Here the job is to transcribe the data exactly while omitting the images.

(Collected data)
----------
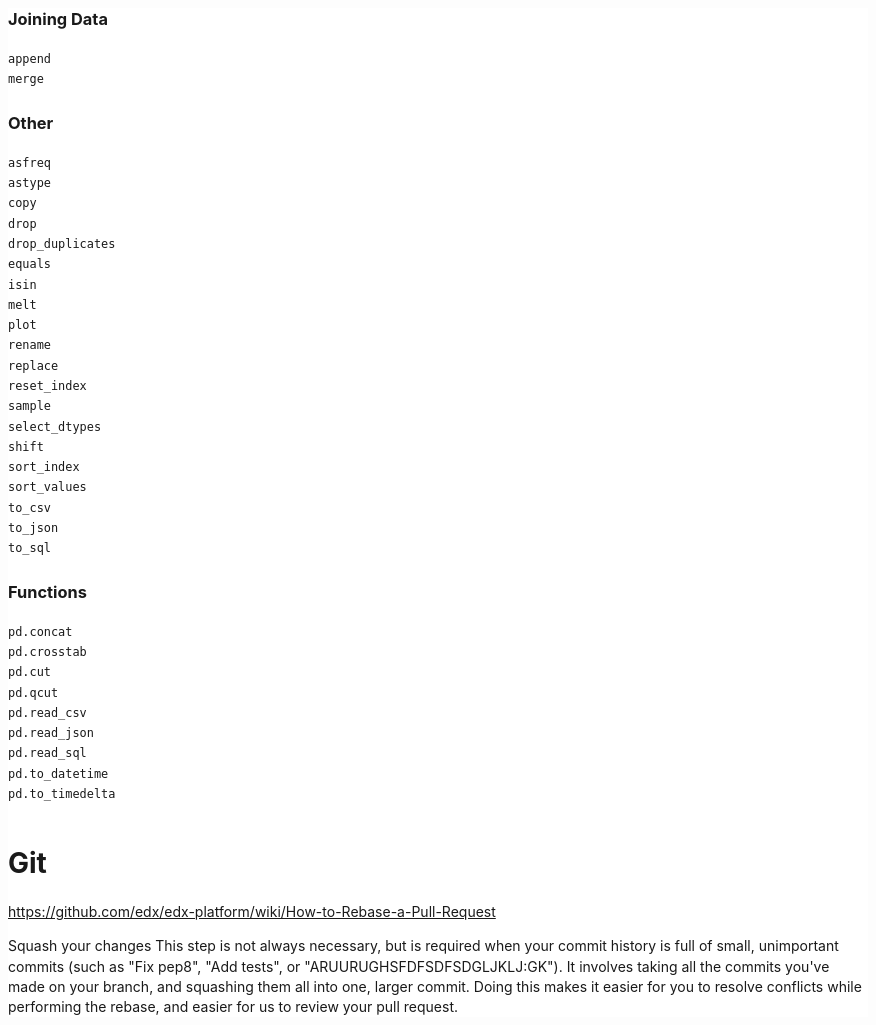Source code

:### Joining Data
```
append
merge
```

### Other
```
asfreq
astype
copy
drop
drop_duplicates
equals
isin
melt
plot
rename
replace
reset_index
sample
select_dtypes
shift
sort_index
sort_values
to_csv
to_json
to_sql
```

### Functions
``` 
pd.concat
pd.crosstab
pd.cut
pd.qcut
pd.read_csv
pd.read_json
pd.read_sql
pd.to_datetime
pd.to_timedelta
```

# Git
https://github.com/edx/edx-platform/wiki/How-to-Rebase-a-Pull-Request

Squash your changes
This step is not always necessary, but is required when your commit history is full of small, unimportant commits (such as "Fix pep8", "Add tests", or "ARUURUGHSFDFSDFSDGLJKLJ:GK"). It involves taking all the commits you've made on your branch, and squashing them all into one, larger commit. Doing this makes it easier for you to resolve conflicts while performing the rebase, and easier for us to review your pull request.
----------
Result for this task:
Source code

:### Joining Data
```
append
merge
```

### Other
```
asfreq
astype
copy
drop
drop_duplicates
equals
isin
melt
plot
rename
replace
reset_index
sample
select_dtypes
shift
sort_index
sort_values
to_csv
to_json
to_sql
```

### Functions
``` 
pd.concat
pd.crosstab
pd.cut
pd.qcut
pd.read_csv
pd.read_json
pd.read_sql
pd.to_datetime
pd.to_timedelta
```

# Git
https://github.com/edx/edx-platform/wiki/How-to-Rebase-a-Pull-Request

Squash your changes
This step is not always necessary, but is required when your commit history is full of small, unimportant commits (such as "Fix pep8", "Add tests", or "ARUURUGHSFDFSDFSDGLJKLJ:GK"). It involves taking all the commits you've made on your branch, and squashing them all into one, larger commit. Doing this makes it easier for you to resolve conflicts while performing the rebase, and easier for us to review your pull request.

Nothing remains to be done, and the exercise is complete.